Material suspeito e parcial, dirão os adeptos da cruzada anti-aspartame.
No sítio Dorway.com existem artigos assegurando os malefícios do Aspartame: ele é o grande vilão sempre à espreita para liquidar os seus consumidores. Todos os links da página remetem ao próprio site da Dorway.com. Suspeito e parcial? (Diz também que a FDA relacionou 92 sintomas, inclusive a morte. É estranho a morte apresentar-se como um sintoma, mas....)
Como existe a possibilidade real de pessoas mais susceptíveis ao Aspartame apresentarem reações adversas, não se pode afirmar que o conteúdo da mensagem é totalmente falso. É uma "meia lenda"? Pode ser.
É bom destacar, portanto, que não é improvável nem impossível que o Aspartame possa causar males ou exacerbar quadros de saúde em pessoas sensíveis, por exemplo, à Fenilalanina.
Um de nossos colaboradores relata o caso dele: o consumo de refrigerante contendo o Aspartame em sua composição lhe trouxe sérios problemas de saúde. Ao suspender o consumo do refrigerante, os problemas se foram "...como num passe de mágica..." diz ele.
O seu médico assistente afirmou "... que o Aspartame contém uma enzima que alguns organismos não metabolizam e, nesses casos, essa enzima se agrega ao sistema nervoso e provoca distúrbios neurológicos."
Portanto, é perfeitamente possível a ocorrência de sérios problemas de saúde, conseqüência do consumo dessa droga, em pessoas sensíveis aos seus componentes.
Isto significa que todo o conteúdo da mensagem e dos sítios anti-aspartame sejam todos eles verdadeiros? Não. É tudo mentira? Certamente há casos reais misturados à histeria. Como separar um do outro? Consulte o seu médico. Ninguém melhor do que ele para orientar e tirar todas as dúvidas.
Você não pode consumir o açúcar? Você tem dúvida quanto às possíveis conseqüências que o Aspartame trará ao seu organismo? Consulte o seu médico. O seu médico recomendou um adoçante com o Aspartame? Sua dúvida persiste? Considere a possibilidade de consultar outro médico.
De qualquer forma, o teor da mensagem, a forma como ela é redigida, o apelo característico das lendas levam à suspeição: é uma lenda? É uma meia lenda, repetimos.
Ela mistura possibilidades reais com histeria.

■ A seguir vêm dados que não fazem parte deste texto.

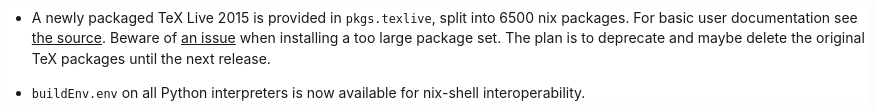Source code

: - A newly packaged TeX Live 2015 is provided in `pkgs.texlive`, split into 6500 nix packages. For basic user documentation see [the source](https://github.com/NixOS/nixpkgs/blob/release-15.09/pkgs/tools/typesetting/tex/texlive/default.nix#L1). Beware of [an issue](https://github.com/NixOS/nixpkgs/issues/9757) when installing a too large package set. The plan is to deprecate and maybe delete the original TeX packages until the next release.

- `buildEnv.env` on all Python interpreters is now available for nix-shell interoperability.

Todo o conteúdo dela é falso? Possivelmente não.
Todo o conteúdo é verdadeiro? Possivelmente não.
Como separar o que é falso do verdadeiro?
Não se deve esquecer de fazer uma pergunta bem simples: como é possível um só produto causar tantas doenças e tantos males e continuar a ser vendido e ingerido por tanta gente em todo o mundo? Antes que me lembrem que estamos no Brasil e que aqui nem sempre as questões ligadas à saúde pública são levadas muito a sério, faço mais uma pergunta: e no resto do mundo?